EXERCISE OBJECTIVE: The answer must consist only of the lines from the line with "24 869 2379" to the line with "873 589 7078", both included, exactly as they stand below.

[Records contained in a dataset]
※

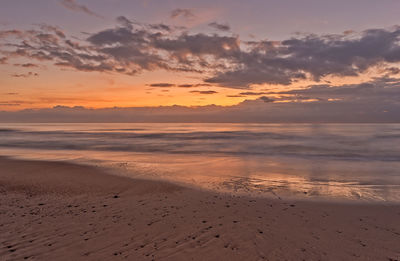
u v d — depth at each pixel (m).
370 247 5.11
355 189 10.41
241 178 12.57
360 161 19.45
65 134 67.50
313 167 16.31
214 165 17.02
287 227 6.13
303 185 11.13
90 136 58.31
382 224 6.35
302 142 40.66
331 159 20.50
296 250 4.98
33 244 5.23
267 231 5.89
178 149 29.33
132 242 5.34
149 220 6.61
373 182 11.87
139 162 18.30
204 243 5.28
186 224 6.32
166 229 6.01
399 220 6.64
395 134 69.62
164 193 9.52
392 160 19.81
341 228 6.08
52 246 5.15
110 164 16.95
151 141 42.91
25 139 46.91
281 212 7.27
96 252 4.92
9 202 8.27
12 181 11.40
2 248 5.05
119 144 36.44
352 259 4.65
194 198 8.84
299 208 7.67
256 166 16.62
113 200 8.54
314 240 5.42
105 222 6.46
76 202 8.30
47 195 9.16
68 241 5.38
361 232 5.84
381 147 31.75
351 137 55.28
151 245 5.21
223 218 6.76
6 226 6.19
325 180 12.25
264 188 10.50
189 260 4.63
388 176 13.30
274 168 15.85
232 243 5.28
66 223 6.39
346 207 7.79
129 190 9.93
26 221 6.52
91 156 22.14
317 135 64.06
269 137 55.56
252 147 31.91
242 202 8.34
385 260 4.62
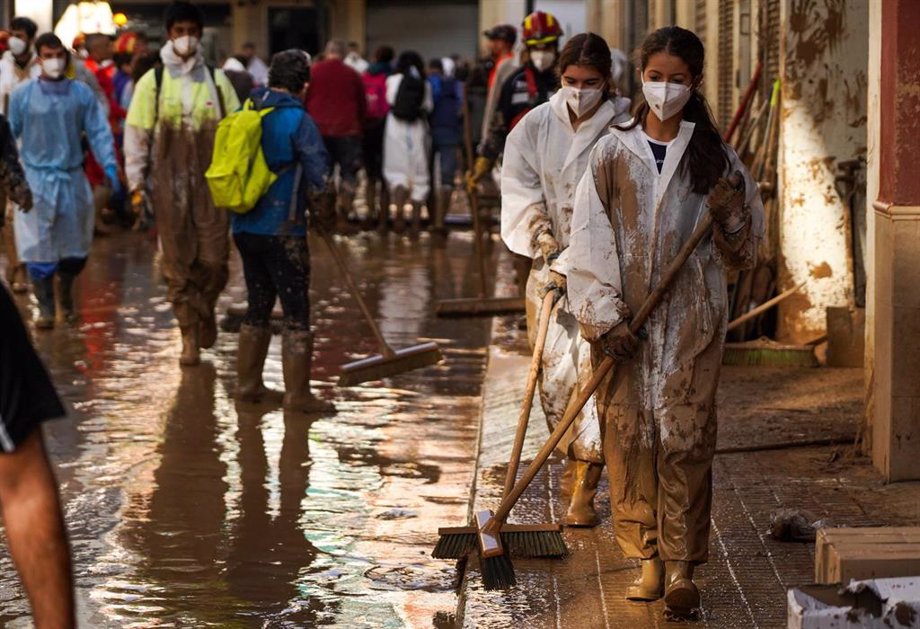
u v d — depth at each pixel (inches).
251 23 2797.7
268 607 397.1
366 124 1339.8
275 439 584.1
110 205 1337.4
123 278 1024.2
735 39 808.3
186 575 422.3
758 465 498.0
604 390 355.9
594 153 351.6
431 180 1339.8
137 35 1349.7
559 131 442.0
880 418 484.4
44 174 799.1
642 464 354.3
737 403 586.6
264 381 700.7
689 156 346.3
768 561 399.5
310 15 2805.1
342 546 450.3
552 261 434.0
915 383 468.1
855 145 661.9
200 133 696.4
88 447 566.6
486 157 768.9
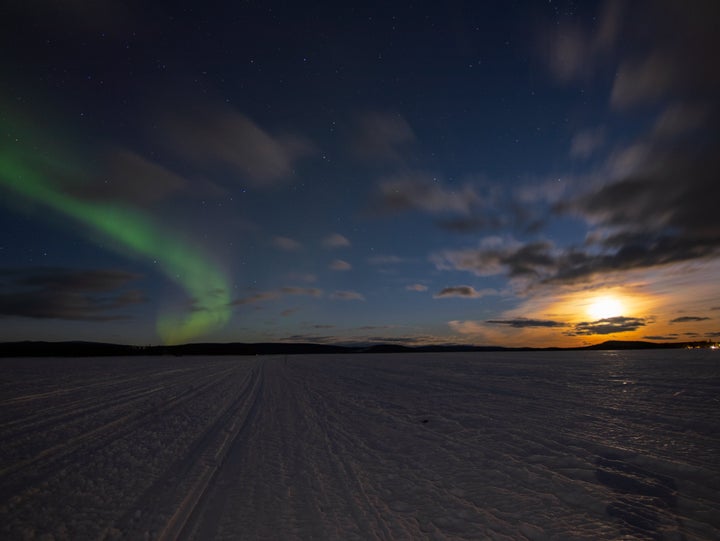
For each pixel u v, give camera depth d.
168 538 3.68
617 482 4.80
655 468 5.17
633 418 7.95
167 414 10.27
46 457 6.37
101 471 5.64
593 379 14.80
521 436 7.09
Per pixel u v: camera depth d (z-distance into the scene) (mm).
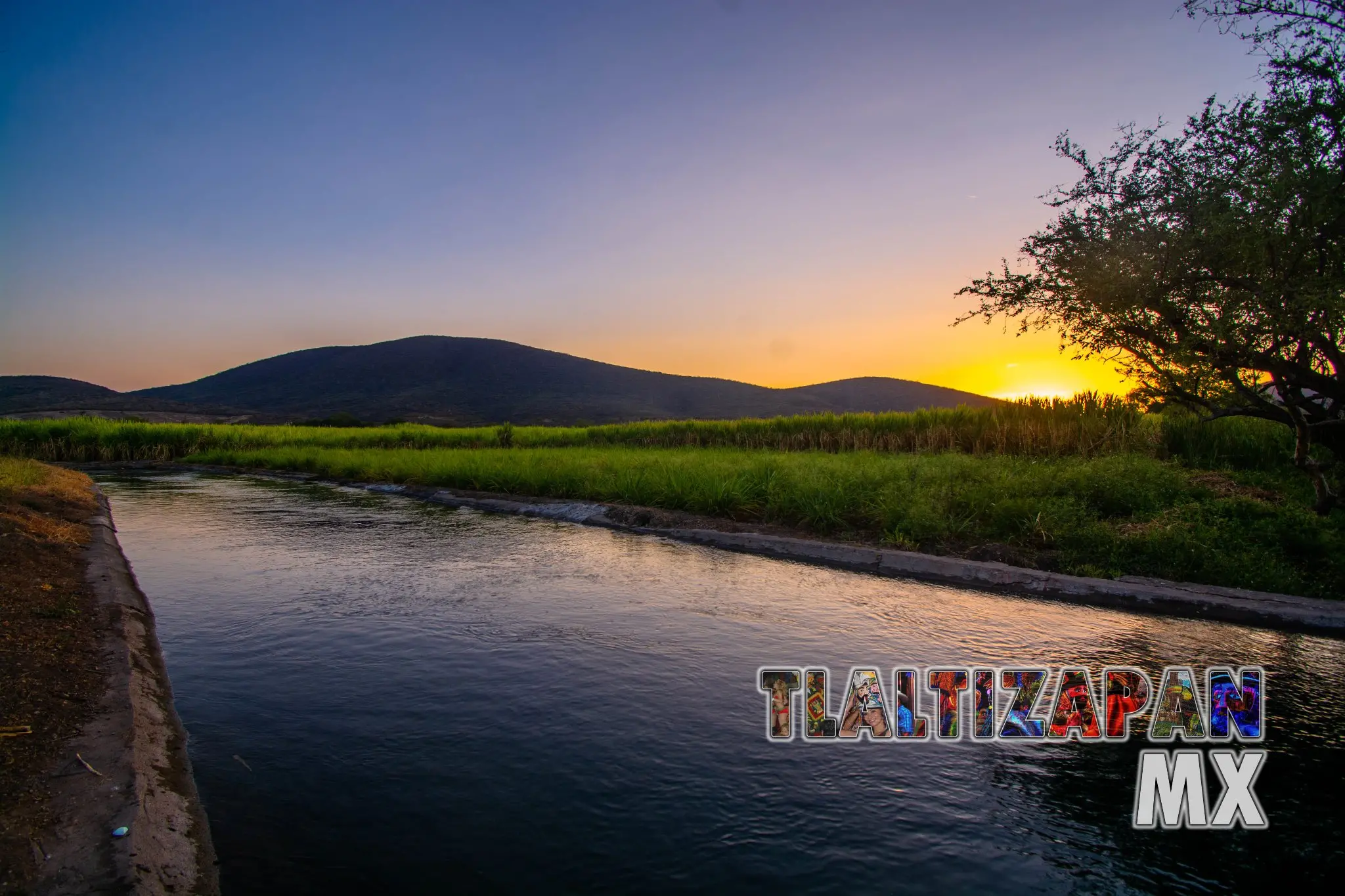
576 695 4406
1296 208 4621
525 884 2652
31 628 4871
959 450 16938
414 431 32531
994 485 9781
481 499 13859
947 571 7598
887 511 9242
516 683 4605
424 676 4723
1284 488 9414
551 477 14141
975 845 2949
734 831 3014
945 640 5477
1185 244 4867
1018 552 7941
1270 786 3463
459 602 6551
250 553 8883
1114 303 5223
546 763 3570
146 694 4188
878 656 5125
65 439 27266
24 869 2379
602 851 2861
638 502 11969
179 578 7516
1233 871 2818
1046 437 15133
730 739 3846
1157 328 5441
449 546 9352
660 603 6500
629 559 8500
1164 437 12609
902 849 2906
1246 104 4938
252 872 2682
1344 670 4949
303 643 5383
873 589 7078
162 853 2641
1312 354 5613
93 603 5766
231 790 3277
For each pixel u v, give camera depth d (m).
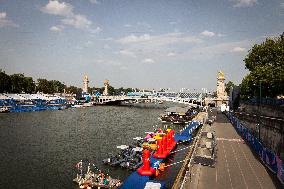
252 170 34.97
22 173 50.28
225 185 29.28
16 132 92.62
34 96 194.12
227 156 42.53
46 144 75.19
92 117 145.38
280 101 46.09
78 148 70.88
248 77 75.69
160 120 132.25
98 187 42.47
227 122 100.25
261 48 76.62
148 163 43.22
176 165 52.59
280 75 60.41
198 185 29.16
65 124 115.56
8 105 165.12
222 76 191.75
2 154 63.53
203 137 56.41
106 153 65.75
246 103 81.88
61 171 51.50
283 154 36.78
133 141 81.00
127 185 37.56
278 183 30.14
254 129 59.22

※

RESULT OF THE EXERCISE:
24 869 2379
602 851 2861
638 502 11969
179 578 7516
1233 871 2818
1046 437 15133
730 739 3846
1157 328 5441
449 546 9352
660 603 6500
629 559 8500
1164 437 12609
902 849 2906
1246 104 4938
252 872 2682
1344 670 4949
303 643 5383
873 589 7078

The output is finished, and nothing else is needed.